Court documents allege that the Malaysian business is a front company operated by an individual who is located at times in Iran.
The case involves 7075 T6 aluminum tubing with an outside diameter of 4.125 inches and an ultimate tensile strength of 572 MPa (megapascals), which is used in the aerospace industry, among other applications. As a controlled material, a license was required from the Commerce Department’s Bureau of Industry and Security to export the 7075 aluminum from the U.S. to Malaysia, but not to Belgium.
The defendant, NICHOLAS KAIGA, 36, of Brussels and London, was charged with one count of violating the International Emergency Economic Powers Act (IEEPA) and two counts of making false statements on U.S. export forms in a three-count indictment returned by a federal grand jury last Thursday. Kaiga has been in federal custody since he was arrested on June 25 in New York City, approximately a week after he arrived there. A criminal complaint filed at the time of his arrest was unsealed when he was indicted last week.
Kaiga will be arraigned at 11 a.m. tomorrow before U.S. Magistrate Judge Maria Valdez in U.S. District Court in Chicago.
The charges were announced by Zachary T. Fardon, United States Attorney for the Northern District of Illinois; Gary Hartwig, Special Agent-in-Charge of Homeland Security Investigations in Chicago; Robert J. Shields, Jr., Acting Special Agent-in-Charge of the Chicago Office of the Federal Bureau of Investigation; and Ronald B. Orzel, Special Agent-in-Charge of the U.S. Department of Commerce, Bureau of Industry and Security, Office of Export Enforcement, Chicago Field Office. The Justice Department’s National Security Division is providing assistance in the case.
According to the complaint affidavit and the indictment, the Schaumburg company, identified as “Company A” in court documents began cooperating with law enforcement in December 2007. The cooperation began after a person identified as “Individual A,” who was at times located in Iran, attempted to purchase 7075 aluminum from Company A, to be shipped to a company in the United Arab Emirates, but was denied an export license. In late 2009, an undercover agent began posing as an employee of Company A.

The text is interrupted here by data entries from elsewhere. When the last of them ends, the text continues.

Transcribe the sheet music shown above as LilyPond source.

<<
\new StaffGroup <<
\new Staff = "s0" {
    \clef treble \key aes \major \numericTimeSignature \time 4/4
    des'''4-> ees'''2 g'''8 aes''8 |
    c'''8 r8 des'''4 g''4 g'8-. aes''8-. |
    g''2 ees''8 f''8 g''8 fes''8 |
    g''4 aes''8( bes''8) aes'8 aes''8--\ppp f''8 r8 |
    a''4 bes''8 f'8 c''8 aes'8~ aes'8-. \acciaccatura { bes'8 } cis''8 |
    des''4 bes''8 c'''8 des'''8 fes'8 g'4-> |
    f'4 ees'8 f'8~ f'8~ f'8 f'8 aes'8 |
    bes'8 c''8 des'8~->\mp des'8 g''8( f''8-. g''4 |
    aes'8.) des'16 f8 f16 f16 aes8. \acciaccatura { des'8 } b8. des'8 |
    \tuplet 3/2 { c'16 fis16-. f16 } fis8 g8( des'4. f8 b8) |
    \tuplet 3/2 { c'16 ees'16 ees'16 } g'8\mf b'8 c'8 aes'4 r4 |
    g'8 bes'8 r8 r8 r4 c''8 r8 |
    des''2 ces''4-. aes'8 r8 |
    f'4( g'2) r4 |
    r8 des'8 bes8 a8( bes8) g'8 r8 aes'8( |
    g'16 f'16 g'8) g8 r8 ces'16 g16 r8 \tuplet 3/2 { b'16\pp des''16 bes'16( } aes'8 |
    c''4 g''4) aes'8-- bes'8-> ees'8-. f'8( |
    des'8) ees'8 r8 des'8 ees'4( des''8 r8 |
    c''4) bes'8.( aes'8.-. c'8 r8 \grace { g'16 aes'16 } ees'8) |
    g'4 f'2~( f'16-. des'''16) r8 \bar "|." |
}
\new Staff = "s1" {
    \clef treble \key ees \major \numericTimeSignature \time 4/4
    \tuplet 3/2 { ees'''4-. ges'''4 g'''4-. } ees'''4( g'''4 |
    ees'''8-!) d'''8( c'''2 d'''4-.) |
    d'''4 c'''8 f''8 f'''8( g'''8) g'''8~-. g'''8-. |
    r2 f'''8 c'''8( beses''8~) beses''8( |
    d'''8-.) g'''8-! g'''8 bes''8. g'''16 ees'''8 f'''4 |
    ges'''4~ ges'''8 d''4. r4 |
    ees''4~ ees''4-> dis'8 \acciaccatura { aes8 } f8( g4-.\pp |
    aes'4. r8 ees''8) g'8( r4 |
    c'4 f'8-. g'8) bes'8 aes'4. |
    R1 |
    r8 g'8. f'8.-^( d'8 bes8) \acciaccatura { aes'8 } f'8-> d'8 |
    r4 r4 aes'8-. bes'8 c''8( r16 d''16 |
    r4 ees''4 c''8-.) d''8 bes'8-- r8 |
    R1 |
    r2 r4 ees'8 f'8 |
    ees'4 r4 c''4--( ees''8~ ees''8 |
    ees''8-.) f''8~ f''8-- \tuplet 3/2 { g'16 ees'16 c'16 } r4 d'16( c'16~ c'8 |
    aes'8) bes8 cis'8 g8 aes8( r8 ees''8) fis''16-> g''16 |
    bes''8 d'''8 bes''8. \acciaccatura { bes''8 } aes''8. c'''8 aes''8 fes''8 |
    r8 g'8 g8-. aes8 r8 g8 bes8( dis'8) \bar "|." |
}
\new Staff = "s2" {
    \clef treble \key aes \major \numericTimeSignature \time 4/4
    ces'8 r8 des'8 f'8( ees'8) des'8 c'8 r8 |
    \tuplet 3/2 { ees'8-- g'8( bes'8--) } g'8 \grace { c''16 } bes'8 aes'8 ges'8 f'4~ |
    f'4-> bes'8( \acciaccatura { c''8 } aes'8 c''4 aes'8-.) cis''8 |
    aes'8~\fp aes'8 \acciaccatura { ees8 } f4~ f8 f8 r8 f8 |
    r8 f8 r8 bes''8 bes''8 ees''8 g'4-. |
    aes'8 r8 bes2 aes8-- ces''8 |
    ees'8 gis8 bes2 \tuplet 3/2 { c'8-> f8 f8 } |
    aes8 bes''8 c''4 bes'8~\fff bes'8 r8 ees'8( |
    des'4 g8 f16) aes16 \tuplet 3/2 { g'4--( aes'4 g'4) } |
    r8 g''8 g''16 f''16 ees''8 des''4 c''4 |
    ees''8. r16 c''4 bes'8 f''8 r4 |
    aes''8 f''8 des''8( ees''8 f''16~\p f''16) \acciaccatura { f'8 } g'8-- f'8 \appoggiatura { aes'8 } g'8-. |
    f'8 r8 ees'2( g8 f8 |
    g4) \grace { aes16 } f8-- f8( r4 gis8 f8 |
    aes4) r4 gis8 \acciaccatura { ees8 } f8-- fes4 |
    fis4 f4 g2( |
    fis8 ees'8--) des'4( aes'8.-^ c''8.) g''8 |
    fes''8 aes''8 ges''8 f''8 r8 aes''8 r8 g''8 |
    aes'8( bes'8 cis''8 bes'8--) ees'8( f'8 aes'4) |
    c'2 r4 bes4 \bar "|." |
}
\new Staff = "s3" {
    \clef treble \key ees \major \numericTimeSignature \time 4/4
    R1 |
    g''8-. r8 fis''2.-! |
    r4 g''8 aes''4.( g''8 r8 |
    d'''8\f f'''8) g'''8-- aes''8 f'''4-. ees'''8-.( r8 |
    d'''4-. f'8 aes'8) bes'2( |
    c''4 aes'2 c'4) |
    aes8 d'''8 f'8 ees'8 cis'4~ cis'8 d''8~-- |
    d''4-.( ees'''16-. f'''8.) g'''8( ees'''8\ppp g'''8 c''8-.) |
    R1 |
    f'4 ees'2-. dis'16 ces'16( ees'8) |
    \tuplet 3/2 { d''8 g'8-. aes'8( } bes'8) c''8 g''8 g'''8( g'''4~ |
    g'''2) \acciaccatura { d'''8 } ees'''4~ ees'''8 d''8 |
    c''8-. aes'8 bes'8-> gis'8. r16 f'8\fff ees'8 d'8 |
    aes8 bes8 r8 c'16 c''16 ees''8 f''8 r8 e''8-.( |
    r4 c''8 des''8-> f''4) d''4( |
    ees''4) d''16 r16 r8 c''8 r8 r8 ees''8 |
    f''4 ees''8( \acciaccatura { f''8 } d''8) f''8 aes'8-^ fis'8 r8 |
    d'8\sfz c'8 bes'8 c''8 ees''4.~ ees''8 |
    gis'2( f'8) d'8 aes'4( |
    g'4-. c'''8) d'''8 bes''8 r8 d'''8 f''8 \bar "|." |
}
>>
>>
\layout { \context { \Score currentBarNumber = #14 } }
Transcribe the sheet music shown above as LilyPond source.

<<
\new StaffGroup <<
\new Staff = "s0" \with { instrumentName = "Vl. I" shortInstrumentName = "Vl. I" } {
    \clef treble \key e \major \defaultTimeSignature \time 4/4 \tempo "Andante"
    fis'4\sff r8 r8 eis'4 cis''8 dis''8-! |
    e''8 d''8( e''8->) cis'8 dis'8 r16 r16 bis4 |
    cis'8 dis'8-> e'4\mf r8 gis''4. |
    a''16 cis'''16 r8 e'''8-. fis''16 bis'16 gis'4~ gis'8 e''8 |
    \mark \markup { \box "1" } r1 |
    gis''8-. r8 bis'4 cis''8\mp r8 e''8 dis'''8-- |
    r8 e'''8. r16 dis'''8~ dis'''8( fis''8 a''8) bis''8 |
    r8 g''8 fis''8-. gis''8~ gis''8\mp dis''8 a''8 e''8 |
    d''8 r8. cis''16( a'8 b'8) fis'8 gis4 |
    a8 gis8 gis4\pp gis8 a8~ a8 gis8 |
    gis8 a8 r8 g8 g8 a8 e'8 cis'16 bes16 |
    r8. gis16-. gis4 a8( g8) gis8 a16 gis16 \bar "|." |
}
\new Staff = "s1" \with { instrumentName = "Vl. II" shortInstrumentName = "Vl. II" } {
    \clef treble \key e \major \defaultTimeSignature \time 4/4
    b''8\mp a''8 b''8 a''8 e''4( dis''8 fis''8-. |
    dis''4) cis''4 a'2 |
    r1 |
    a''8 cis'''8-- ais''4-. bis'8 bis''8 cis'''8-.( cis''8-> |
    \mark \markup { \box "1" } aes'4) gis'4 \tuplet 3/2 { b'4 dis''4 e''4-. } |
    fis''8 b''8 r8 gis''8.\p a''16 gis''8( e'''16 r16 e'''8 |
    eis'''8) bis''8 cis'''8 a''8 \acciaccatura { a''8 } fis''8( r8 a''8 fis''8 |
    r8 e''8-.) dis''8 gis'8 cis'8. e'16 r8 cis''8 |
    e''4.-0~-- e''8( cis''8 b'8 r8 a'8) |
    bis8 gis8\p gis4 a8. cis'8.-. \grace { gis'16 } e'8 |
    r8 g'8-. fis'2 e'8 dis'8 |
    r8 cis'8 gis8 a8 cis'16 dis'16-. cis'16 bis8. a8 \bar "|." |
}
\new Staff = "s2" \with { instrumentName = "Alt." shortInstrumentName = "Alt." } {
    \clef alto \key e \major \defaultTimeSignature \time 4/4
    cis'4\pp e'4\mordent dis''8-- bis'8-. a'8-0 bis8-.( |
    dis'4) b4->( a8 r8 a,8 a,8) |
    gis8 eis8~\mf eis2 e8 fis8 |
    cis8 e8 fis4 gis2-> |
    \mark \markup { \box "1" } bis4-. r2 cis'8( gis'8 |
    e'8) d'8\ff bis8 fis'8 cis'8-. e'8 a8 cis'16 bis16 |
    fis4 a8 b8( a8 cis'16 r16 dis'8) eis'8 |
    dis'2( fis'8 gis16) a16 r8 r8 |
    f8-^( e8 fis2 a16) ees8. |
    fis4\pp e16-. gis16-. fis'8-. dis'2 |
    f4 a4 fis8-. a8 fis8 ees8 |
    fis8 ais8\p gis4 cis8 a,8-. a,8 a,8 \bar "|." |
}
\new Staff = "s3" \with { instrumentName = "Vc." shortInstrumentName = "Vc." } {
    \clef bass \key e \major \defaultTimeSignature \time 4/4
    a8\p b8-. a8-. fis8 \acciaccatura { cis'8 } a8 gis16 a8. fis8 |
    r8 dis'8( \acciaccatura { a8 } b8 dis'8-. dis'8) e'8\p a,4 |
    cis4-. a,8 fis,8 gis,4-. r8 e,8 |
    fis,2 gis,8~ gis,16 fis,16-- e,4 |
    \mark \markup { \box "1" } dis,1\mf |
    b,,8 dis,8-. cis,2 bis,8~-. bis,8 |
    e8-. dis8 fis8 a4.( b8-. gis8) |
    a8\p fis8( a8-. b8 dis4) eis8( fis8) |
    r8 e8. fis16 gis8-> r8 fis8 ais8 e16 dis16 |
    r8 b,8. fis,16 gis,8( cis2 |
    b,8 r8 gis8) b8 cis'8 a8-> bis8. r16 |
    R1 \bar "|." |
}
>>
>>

Between November 2009 and February 2012, the indictment alleges that Kaiga, who was managing director of a Belgian company, Industrial Metals and Commodities, attempted to export 7075 aluminum from Company A to Company B in Malaysia without an export license. The complaint affidavit alleges that Company B was a front for Individual A in Iran. The false statements charges allege that Kaiga lied on Commerce Department export declaration forms, which stated that the ultimate destination and recipient of the 7075 aluminum were in Belgium.
In November 2011, material that was purported to be 7075 aluminum, but was actually substituted with a different aluminum by Company A in cooperation with law enforcement, was picked up from Company A by a freight forwarding company designated by Kaiga’s Belgian company. The material arrived in the Belgian port of Antwerp on Dec. 1, 2011, and two months later it was shipped by a freight forwarding company to Individual A’s front company in Malaysia.
Violating IEEPA carries a maximum penalty of 20 years in prison and a $1 million fine, while making false statements to government agencies carries a maximum penalty of five years in prison and a $250,000 fine. If convicted, the Court must impose a reasonable sentence under federal statutes and the advisory United States Sentencing Guidelines. The government is being represented by Assistant U.S. Attorneys Raj Laud and Nancy DePodesta.
An indictment contains merely charges and is not evidence of guilt. The defendant is presumed innocent and is entitled to a fair trial at which the government has the burden of proving guilt beyond a reasonable doubt.